Borg, 38, built his first apartment block at 24 after converting his father’s small construction yard into a development empire. He is not shy about his success—his Instagram feed is a carousel of champagne toasts, helicopter commutes and foundation-stone selfies. Until yesterday he enjoyed cosy access to the highest echelons of power: he accompanied Abela on a 2021 trade mission to Dubai and donated €50,000 to Labour’s 2022 election war chest. In the leaked audio he laughs that “a quick call to the ministry” can solve any planning snag.

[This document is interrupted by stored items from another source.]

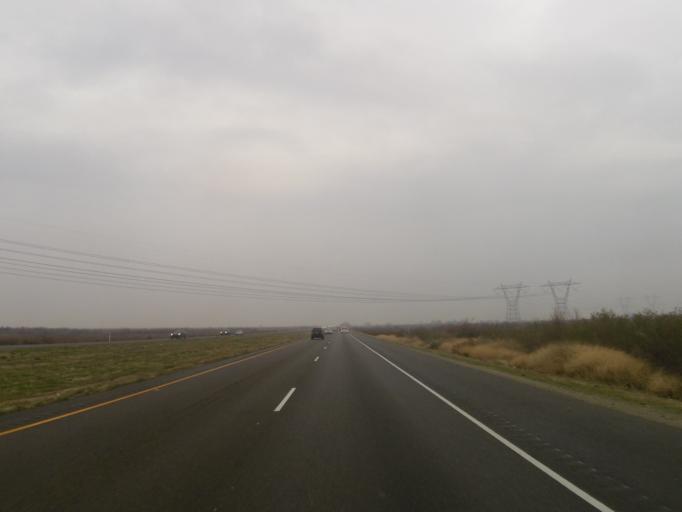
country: US
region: California
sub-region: Kern County
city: Greenfield
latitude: 35.1020
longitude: -119.0449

The fallout has been swift. By Wednesday evening, #CraneHog had overtaken #Eurovision as Malta’s top Twitter trend, and a satirical TikTok super-imposing Borg’s face onto a hedgehog racked up 300,000 views. More damagingly, three backbench Labour MPs from Gozo—all facing re-election in 2027—have publicly urged a moratorium on high-rise outside the existing Mġarr harbour zone. One of them, Maria Farrugia, told NET TV that “if we concrete every field, we’ll have nothing left to sell but concrete.”

The Nationalist Party, sensing blood, has tabled an urgent motion in Parliament demanding publication of all correspondence between Borg’s ABC Developments and the Planning Authority. PN leader Bernard Grech toured Xewkija on Thursday morning, posing for photos with villagers serving ftira and insisting that “Gozo’s soul is not for sale.” Even President Myriam Spiteri Debono, usually above the fray, issued a rare statement reminding stakeholders that “the Maltese Islands’ cultural landscape is a UNESCO-tentative asset we hold in trust.”

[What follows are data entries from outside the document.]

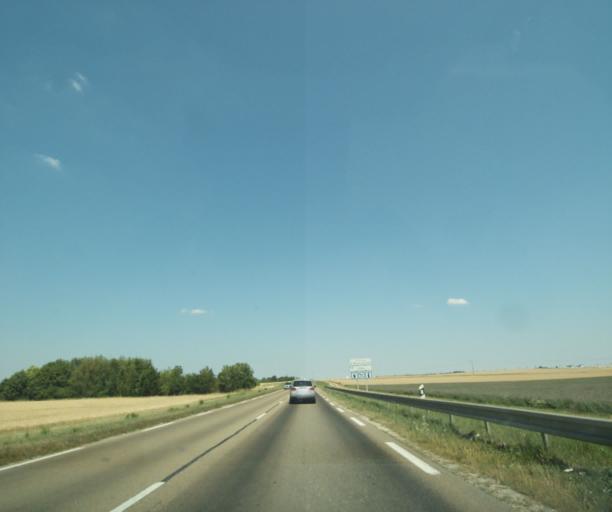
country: FR
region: Champagne-Ardenne
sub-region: Departement de la Marne
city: Sarry
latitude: 48.9178
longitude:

Cultural guardians fear the erosion of Gozo’s unique identity. Professor Arnold Cassar, anthropologist at the University of Malta, points out that the island’s terraced fields, dry-stone walls and baroque parishes have survived Phoenicians, Romans and Napoleon, “but they may not survive the crane”. “Gozo has always been Malta’s antidote to frenzy,” Cassar said. “If it becomes a smaller Malta, we lose the yin to our yang.”

Business leaders are split. The Malta Developers Association warned that “demonising entrepreneurs scares away the investment that keeps Gozitan youths in jobs,” while the Gozo Tourism Association countered that boutique farmhouses generate €120 million annually—more than high-rise ever could. Hoteliers worry that postcard views of church spires will be replaced by glass balconies, deterring the very tourists the towers claim to house.

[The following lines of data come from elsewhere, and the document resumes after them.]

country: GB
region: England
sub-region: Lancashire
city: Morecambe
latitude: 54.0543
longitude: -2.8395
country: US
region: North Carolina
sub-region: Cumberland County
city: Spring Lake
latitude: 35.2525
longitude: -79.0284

Abela now finds himself squeezed between the electorate’s green awakening and a cash-flush construction lobby that bankrolls campaigns. Sources inside Castille say the Prime Minister has ordered an internal audit of all pending Gozo high-rise applications and instructed Clint Camilleri to draft a “Gozo Skyline Policy” within 60 days. Whether that calms the storm—or merely parks it until the next voice-note—will determine if Labour can retain its historic Gozo majority.

Meanwhile, villagers are planning a silent candle-lit march from the Xewkija rotunda to the Ta’ Muxi site on Sunday evening, organisers urging participants to bring nothing but “a candle and a love for our island”. In the leaked audio, Borg scoffs that “protesters will move on; concrete is forever.” This time, Gozitans say, they intend to prove him wrong.